In the United States, the most common handicapping rule is the PHRF rule, developed and promoted by the United States Sailing Association. While most other rules do not take past performance into account, PHRF differentiates itself by allowing skippers to request handicap reductions after a series of poor racing results.

In Europe, the most common handicapping system used today is the IRC rule.

==International Rating Certificate==

IRC is a system managed by the Royal Ocean Racing Club (RORC) in the United Kingdom through their dedicated Rating Office, and the Union Nationale pour la Course au Large (UNCL) in France.

==Offshore Racing Congress Rule==

The ORC is a system managed by the Offshore Racing Congress.

==Performance Handicap Racing Fleet==

Performance Handicap Racing Fleet (PHRF) is a handicapping system used for yacht racing in North America. It allows dissimilar classes of sailboats to be raced against each other. The aim is to cancel out the inherent advantages and disadvantages of each class of boats, so that results reflect crew skill rather than equipment superiority.

PHRF is used mainly for larger sailboats (i.e., 7 meters and above). For dinghy racing, the Portsmouth yardstick handicapping system is more likely to be used.

The handicap number assigned to a class of yachts is based on the yacht's speed relative to a theoretical yacht with a rating of 0. A yacht's handicap, or rating, is the number of seconds per mile traveled that the yacht in question should be behind the theoretical yacht. Most boats have a positive PHRF rating, but some very fast boats have a negative PHRF rating. If Boat A has a PHRF rating of 15 and Boat B has a rating of 30 and they compete on a 1-mile course, Boat A should finish approximately 15 seconds in front of Boat B. Results are adjusted for handicap by the race committee after all competitors have finished.

Each region has its own variation on PHRF rules and ratings, based on local conditions.

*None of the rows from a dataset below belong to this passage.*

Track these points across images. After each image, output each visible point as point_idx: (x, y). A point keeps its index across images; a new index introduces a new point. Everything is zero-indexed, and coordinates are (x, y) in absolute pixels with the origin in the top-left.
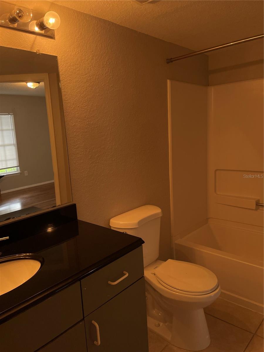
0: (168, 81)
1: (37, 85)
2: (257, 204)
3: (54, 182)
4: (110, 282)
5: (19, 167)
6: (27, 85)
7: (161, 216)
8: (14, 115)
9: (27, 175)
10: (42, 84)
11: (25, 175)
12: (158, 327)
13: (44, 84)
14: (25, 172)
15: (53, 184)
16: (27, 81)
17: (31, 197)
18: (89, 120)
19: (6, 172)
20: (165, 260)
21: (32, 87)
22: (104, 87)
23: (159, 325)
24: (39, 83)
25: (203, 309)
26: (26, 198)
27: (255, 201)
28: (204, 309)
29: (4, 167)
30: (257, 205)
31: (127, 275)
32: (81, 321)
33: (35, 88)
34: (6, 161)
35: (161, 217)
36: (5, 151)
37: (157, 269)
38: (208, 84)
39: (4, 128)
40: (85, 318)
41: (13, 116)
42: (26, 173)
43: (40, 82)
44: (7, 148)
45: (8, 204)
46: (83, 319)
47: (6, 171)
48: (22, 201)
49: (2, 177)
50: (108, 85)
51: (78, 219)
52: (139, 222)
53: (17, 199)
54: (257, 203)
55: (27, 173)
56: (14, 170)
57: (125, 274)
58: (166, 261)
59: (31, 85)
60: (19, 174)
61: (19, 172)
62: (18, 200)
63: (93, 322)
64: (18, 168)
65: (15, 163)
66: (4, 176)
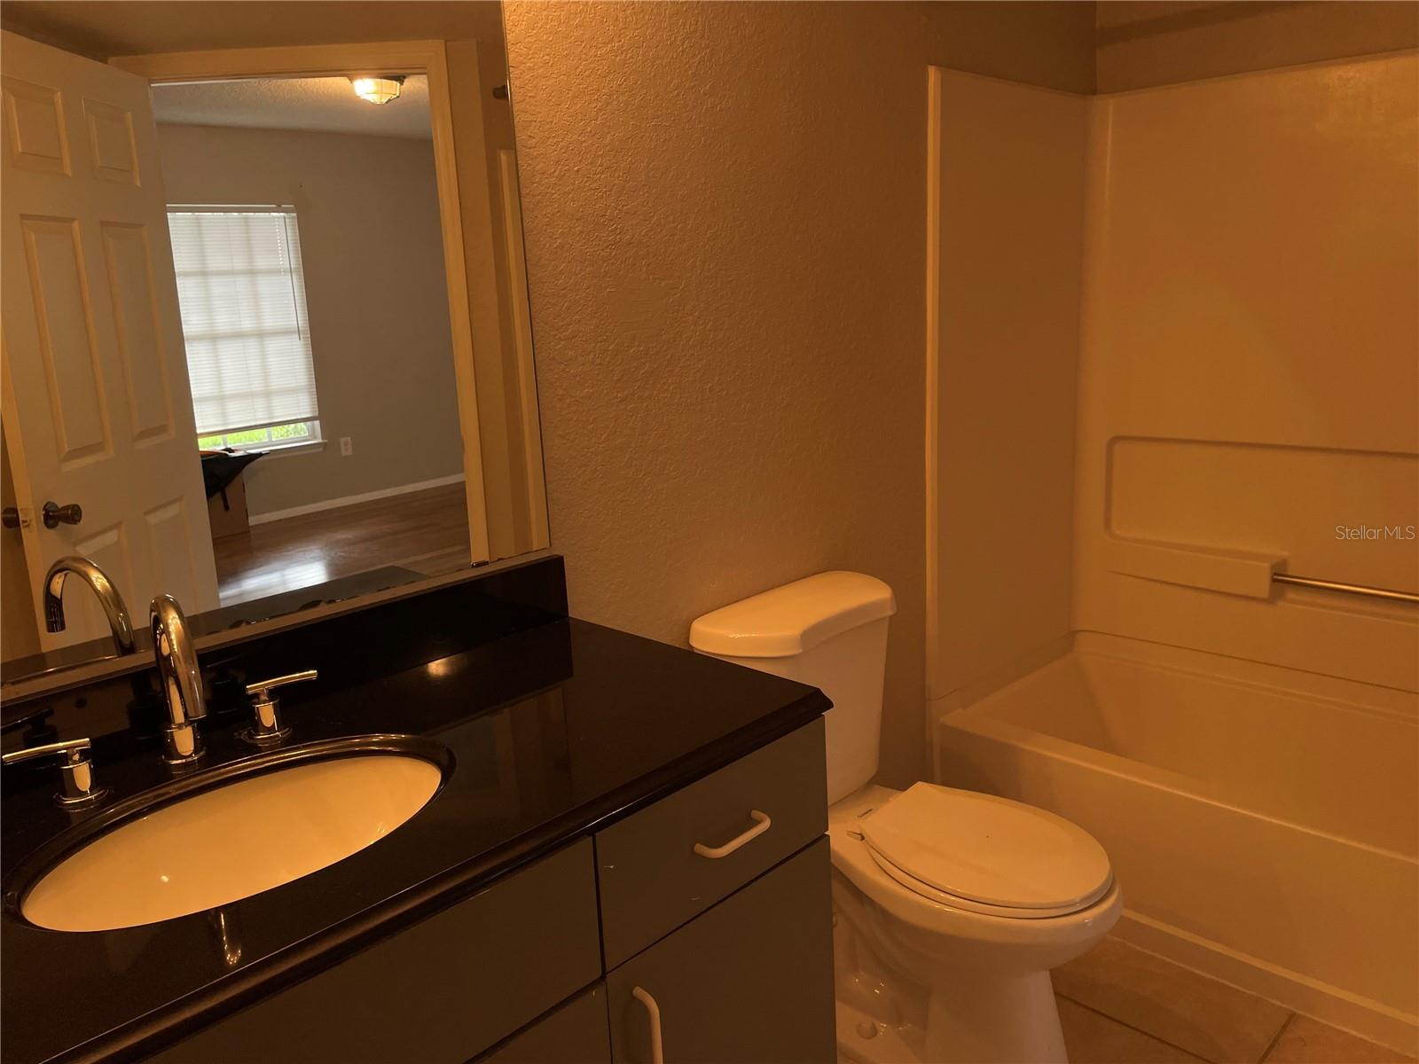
0: (933, 74)
1: (392, 89)
2: (1275, 577)
3: (463, 483)
4: (700, 848)
5: (317, 423)
6: (353, 90)
7: (890, 613)
8: (298, 210)
9: (350, 452)
10: (416, 85)
11: (343, 455)
12: (869, 1038)
13: (426, 81)
14: (343, 440)
15: (460, 489)
16: (350, 73)
17: (364, 540)
18: (616, 228)
19: (267, 440)
20: (903, 786)
21: (374, 98)
22: (678, 95)
23: (875, 1032)
24: (400, 79)
25: (1048, 972)
26: (349, 543)
27: (1267, 565)
28: (1051, 970)
29: (261, 419)
30: (1274, 581)
31: (766, 824)
32: (592, 985)
33: (385, 101)
34: (268, 394)
35: (891, 617)
36: (263, 355)
37: (871, 818)
38: (1090, 89)
39: (261, 262)
40: (608, 976)
41: (295, 215)
42: (346, 447)
43: (405, 77)
44: (273, 345)
45: (276, 565)
46: (603, 978)
47: (270, 436)
48: (333, 554)
49: (254, 460)
50: (693, 87)
51: (570, 615)
52: (802, 636)
53: (312, 547)
54: (1275, 574)
55: (350, 446)
56: (302, 435)
57: (758, 822)
58: (905, 790)
59: (368, 90)
60: (321, 449)
61: (319, 440)
62: (315, 550)
63: (639, 992)
64: (313, 425)
65: (304, 405)
66: (260, 455)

In some countries a Performance Handicap Racing Fleet (PHRF) may be used to rate trailer sailers, such as in NZ and in the USA and Canada.

==Yardstick==

Rather than a vessel measurement rule, Yardstick as in Portsmouth Yardstick is used in the UK is a way of rating different classes of trailer yachts relative to each other. These are adjusted annually at a state or regional level. At a club level, starting from a CBH or Yardstick rating a Performance Based Handicap or PBH may be used, such as PBH. This attempts to measure the relative performance of a particular yacht and crew against other yachts and crews either of the same type of other type. Clubs will often run an event or season championship based only upon a CBH rating together with a handicap winner based upon a regularly adjusted PBH figure for each yacht and crew. In theory the PBH which is adjusted after each race gives each boat an equal chance of winning each race.

==International rule==

The International rule, also known as the Metre rule, was created for the measuring and rating of yachts to allow different designs of yacht to race together under a handicap system. Prior to the ratification of the International rule in 1907, countries raced yachts under their own national rules and international competition was always subject to various forms of subjective handicapping.

==Class Based Handicap==
Class Based Handicap (CBH) measurement system is used, for example, for trailer sailers, such as in Australia and also in New Zealand.

In Australia, the CBH system is a nationally governed handicap designed to assess the potential speed of the boat. It does not take into account the experience of the crew. Vessels are given a rating number based on a set of measurements. It represents a very well sailed boat kept in top racing condition, that is the boat at minimum weight, good sails, fair hull.

==Velocity prediction program==

Velocity prediction program (VPP)s are used by a variety of sailing organizations to assess theoretical boat performance and then assign "handicaps" to allow boats of different styles and sizes to race against one another. The IOR and IMS handicapping rules were some of the earliest adopters of VPPs.